Australian Foreign Minister Julie Bishop says the people responsible for shooting down Malaysia Airlines flight MH17 over eastern Ukraine two years ago could be known by the end of 2016 and will be prosecuted.
Bishop told Australia's ABC TV on October 2 that "by the end of the year, maybe early next year, the list of those that we believe should be held accountable will be confirmed and then there must be a prosecution."
International investigators said in a report on September 28 that the plane with 298 people on board was downed by a Russian-made missile fired from territory in Ukraine's Donbas region that is controlled by Russia-backed separatists.
Although most of the victims were Dutch, there were also 28 Australians who perished in the crash.

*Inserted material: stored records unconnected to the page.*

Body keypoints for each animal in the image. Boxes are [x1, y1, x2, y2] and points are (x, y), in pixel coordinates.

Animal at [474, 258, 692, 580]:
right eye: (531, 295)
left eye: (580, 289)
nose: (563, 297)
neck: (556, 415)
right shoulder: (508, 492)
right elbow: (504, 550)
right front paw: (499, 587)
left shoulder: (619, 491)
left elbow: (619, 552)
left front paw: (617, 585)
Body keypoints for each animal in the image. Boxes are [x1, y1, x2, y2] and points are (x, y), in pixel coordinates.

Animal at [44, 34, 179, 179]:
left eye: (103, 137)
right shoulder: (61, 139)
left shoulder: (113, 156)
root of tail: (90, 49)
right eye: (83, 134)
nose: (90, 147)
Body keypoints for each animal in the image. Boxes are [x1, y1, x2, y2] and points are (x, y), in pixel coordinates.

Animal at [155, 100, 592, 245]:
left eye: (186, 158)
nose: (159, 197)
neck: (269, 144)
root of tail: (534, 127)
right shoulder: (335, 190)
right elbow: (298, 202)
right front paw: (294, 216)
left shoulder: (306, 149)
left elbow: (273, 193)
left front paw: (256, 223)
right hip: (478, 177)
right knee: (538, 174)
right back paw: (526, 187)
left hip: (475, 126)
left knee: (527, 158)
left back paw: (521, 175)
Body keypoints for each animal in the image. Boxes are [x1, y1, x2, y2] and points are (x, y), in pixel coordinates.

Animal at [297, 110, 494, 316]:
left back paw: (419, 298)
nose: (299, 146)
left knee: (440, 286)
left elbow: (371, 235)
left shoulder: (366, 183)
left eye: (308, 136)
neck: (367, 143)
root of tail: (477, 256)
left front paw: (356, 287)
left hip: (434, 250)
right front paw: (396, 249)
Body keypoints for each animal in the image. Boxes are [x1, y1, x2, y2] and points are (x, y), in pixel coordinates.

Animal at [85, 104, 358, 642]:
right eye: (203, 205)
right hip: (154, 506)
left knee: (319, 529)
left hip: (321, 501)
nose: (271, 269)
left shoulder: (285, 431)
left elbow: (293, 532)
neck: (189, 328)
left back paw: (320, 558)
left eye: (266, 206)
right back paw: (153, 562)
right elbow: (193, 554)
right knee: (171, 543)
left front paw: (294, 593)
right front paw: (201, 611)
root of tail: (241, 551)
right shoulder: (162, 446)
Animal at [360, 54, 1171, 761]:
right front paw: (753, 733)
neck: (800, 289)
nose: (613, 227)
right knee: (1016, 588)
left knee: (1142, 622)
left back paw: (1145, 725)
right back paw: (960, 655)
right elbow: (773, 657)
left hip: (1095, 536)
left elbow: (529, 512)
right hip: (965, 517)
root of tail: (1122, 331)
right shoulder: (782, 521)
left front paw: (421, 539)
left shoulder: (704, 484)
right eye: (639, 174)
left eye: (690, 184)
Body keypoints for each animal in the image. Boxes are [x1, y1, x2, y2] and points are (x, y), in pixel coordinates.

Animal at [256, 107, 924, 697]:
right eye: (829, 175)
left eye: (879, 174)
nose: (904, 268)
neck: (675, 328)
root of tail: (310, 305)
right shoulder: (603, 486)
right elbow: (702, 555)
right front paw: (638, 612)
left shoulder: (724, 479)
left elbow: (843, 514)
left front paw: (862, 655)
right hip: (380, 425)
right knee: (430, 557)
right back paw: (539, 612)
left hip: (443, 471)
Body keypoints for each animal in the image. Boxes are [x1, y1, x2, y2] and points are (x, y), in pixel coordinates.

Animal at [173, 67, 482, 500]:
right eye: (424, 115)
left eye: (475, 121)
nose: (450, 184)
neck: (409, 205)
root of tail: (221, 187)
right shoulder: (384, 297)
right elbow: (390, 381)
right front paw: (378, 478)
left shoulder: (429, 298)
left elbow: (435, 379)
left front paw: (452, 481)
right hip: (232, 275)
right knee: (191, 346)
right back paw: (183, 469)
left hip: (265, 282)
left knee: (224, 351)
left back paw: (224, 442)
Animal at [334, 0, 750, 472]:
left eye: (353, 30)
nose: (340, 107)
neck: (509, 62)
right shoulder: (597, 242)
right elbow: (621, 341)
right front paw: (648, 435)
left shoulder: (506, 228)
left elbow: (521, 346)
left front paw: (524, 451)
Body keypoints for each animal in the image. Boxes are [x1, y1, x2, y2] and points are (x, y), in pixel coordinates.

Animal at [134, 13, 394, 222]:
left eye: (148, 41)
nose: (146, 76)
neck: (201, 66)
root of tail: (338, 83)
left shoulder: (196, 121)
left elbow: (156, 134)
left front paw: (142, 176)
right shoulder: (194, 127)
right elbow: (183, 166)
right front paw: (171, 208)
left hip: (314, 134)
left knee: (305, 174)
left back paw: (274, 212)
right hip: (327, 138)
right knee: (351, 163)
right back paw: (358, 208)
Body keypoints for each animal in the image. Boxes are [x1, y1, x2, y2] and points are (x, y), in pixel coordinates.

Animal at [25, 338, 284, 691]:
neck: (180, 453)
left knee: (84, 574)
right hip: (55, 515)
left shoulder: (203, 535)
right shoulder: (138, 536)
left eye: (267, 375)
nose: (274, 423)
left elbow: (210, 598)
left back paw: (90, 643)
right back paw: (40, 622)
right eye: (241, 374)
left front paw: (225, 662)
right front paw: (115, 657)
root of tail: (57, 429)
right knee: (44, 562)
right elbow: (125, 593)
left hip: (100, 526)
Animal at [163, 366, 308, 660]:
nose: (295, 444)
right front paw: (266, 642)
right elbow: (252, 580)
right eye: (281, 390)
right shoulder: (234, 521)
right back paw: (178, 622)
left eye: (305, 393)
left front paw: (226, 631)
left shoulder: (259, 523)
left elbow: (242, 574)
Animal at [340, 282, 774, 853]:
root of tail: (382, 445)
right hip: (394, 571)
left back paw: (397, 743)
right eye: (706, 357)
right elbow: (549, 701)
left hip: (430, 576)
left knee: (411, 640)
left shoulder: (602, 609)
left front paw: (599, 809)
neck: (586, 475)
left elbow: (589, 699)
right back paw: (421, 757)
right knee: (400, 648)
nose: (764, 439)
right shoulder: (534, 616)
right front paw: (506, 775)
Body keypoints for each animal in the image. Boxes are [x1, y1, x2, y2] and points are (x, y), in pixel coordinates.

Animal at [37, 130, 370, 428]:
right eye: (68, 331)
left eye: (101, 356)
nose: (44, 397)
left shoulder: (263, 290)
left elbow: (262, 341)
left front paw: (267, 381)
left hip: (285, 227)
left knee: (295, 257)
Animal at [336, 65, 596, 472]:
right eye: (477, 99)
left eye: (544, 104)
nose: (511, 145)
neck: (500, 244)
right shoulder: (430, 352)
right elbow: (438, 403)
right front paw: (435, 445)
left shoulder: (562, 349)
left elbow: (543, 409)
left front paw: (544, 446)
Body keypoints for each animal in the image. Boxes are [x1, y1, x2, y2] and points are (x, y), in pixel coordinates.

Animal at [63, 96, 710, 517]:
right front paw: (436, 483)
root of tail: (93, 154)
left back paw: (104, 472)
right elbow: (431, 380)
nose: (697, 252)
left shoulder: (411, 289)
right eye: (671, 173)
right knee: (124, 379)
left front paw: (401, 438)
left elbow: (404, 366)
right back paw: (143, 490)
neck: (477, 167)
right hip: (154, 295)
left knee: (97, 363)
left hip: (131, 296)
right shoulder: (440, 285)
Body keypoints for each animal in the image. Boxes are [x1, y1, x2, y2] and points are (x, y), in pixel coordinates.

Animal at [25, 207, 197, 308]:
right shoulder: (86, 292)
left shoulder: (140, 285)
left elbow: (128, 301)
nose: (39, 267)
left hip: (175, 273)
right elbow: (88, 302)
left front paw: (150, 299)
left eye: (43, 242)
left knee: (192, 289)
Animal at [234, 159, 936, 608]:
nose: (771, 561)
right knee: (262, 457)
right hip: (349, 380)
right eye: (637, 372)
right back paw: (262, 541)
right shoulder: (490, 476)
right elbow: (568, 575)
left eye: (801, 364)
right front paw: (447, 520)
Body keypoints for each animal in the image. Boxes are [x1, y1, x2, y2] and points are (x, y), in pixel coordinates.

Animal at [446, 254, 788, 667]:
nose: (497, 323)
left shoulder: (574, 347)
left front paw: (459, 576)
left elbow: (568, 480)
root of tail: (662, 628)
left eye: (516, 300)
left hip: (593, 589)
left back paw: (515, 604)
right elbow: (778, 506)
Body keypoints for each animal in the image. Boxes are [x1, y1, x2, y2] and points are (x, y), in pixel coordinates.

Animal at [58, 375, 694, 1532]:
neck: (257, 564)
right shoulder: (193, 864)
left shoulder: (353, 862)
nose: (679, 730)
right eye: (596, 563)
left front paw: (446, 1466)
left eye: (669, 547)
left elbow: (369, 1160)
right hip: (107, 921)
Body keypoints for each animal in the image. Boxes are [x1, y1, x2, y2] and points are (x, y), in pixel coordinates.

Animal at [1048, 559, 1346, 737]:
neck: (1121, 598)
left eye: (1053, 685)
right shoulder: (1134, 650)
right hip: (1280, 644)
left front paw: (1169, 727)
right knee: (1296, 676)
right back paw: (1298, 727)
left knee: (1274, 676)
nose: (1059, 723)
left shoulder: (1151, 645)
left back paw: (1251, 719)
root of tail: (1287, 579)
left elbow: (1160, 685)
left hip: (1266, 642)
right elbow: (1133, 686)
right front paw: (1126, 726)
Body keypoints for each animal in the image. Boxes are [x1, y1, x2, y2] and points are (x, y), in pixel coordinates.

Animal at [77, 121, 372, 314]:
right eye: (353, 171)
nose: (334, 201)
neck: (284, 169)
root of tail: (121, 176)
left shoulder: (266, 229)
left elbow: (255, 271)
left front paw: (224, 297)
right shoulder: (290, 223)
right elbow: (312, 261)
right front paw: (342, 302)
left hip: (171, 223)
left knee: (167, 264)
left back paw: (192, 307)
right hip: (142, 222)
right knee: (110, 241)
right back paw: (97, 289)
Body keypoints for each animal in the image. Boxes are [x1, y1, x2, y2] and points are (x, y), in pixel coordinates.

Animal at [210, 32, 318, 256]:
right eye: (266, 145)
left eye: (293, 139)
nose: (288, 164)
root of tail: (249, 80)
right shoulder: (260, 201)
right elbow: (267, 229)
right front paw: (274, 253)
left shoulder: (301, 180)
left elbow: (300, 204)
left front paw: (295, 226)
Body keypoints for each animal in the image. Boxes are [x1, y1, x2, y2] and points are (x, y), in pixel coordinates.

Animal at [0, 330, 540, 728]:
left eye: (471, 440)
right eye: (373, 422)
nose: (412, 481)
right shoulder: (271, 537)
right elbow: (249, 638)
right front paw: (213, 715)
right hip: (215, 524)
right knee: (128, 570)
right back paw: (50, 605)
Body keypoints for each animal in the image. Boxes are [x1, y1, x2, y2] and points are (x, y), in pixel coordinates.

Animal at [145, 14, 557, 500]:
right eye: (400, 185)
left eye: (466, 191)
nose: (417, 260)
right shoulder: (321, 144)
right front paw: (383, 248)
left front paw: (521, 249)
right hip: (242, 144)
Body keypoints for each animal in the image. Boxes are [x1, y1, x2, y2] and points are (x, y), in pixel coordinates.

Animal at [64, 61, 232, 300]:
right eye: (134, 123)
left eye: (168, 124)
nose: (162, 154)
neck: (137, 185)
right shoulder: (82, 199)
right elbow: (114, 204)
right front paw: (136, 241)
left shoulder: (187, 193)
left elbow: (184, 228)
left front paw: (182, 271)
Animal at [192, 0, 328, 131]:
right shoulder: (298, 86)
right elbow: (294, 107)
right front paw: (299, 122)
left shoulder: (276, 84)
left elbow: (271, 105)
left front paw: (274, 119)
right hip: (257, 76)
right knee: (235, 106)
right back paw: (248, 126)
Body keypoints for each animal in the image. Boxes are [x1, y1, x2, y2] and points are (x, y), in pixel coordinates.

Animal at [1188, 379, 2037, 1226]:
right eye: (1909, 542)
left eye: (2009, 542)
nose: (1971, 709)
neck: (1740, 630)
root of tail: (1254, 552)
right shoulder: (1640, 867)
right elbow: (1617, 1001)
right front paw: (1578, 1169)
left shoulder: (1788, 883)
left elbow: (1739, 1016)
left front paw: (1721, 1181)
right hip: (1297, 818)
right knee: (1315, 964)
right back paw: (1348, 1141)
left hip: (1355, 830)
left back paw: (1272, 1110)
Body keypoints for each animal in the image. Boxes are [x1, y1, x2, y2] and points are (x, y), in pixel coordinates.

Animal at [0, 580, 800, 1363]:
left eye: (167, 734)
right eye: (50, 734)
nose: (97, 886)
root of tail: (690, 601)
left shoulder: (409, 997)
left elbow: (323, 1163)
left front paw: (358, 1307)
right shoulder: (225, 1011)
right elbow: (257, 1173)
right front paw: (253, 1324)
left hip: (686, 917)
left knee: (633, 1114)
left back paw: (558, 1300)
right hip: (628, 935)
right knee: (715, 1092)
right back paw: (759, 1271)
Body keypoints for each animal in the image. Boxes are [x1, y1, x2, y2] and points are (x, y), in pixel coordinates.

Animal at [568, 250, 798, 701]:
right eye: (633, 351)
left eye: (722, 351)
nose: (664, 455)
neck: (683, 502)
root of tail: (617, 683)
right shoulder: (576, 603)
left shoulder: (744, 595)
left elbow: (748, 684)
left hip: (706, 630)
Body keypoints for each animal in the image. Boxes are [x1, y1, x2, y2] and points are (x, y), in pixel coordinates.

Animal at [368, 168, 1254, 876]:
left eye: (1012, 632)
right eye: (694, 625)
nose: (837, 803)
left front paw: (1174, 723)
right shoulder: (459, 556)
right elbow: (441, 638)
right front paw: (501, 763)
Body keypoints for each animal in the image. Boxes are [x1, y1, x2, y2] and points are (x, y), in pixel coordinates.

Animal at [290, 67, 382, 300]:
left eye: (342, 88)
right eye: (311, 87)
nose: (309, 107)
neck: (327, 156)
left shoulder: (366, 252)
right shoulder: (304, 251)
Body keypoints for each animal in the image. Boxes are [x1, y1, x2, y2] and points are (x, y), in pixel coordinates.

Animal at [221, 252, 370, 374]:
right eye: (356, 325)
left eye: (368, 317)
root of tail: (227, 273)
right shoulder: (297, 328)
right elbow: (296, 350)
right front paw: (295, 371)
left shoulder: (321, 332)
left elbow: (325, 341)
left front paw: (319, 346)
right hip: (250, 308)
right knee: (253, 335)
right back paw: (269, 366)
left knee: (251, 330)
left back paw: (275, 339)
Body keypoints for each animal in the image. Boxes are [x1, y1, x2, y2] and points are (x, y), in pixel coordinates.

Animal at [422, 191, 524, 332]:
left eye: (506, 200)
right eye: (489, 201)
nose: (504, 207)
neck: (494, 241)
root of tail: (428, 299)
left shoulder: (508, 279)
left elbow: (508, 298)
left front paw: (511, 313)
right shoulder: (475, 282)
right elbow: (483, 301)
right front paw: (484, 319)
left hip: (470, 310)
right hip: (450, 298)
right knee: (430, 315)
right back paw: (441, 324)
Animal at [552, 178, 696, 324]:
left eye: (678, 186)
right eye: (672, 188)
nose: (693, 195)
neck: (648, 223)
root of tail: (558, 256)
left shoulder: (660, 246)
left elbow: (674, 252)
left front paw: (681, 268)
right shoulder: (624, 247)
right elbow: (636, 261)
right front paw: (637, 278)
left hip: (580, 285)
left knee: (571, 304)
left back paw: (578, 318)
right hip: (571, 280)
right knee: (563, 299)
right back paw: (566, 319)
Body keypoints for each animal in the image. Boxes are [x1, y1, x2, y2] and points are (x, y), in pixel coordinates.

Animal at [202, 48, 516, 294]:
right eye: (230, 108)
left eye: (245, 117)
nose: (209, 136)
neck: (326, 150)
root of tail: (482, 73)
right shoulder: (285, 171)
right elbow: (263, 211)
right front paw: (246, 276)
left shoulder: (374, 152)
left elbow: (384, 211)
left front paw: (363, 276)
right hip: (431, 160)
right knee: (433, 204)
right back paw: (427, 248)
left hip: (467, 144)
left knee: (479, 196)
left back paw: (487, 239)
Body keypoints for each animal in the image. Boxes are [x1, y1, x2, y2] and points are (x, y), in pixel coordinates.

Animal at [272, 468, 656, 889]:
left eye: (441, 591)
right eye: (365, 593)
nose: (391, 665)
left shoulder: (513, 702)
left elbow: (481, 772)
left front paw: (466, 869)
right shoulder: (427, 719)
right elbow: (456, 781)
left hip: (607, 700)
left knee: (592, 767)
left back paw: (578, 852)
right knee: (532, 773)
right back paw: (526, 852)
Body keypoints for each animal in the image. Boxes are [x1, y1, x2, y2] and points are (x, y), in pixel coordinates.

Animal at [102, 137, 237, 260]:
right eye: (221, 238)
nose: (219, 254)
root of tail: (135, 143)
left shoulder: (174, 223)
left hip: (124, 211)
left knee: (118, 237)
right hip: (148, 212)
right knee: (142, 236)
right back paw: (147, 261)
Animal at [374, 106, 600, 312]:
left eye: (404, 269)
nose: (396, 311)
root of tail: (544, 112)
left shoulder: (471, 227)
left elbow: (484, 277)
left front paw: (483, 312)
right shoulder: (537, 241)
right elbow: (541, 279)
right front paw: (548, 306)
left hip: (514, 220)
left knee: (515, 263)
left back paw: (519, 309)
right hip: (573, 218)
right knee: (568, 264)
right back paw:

Moscow has questioned the investigators' findings and called them "preliminary," countering earlier that Ukraine's military shot down the plane.
Bishop said the findings counter Moscow's suggestion that the flight, en route from Amsterdam to Kuala Lumpur in July 2014, was brought down by Ukraine's military rather than the separatists.
Bishop said Russian theories on how the plane was downed were "improbable, implausible."
She said if Russia vetoed a UN-backed prosecution of the suspects than a "Lockerbie-style prosecution" was possible, a reference to a tribunal set up to try suspects in the 1988 bombing of a PanAm flight over Lockerbie, Scotland.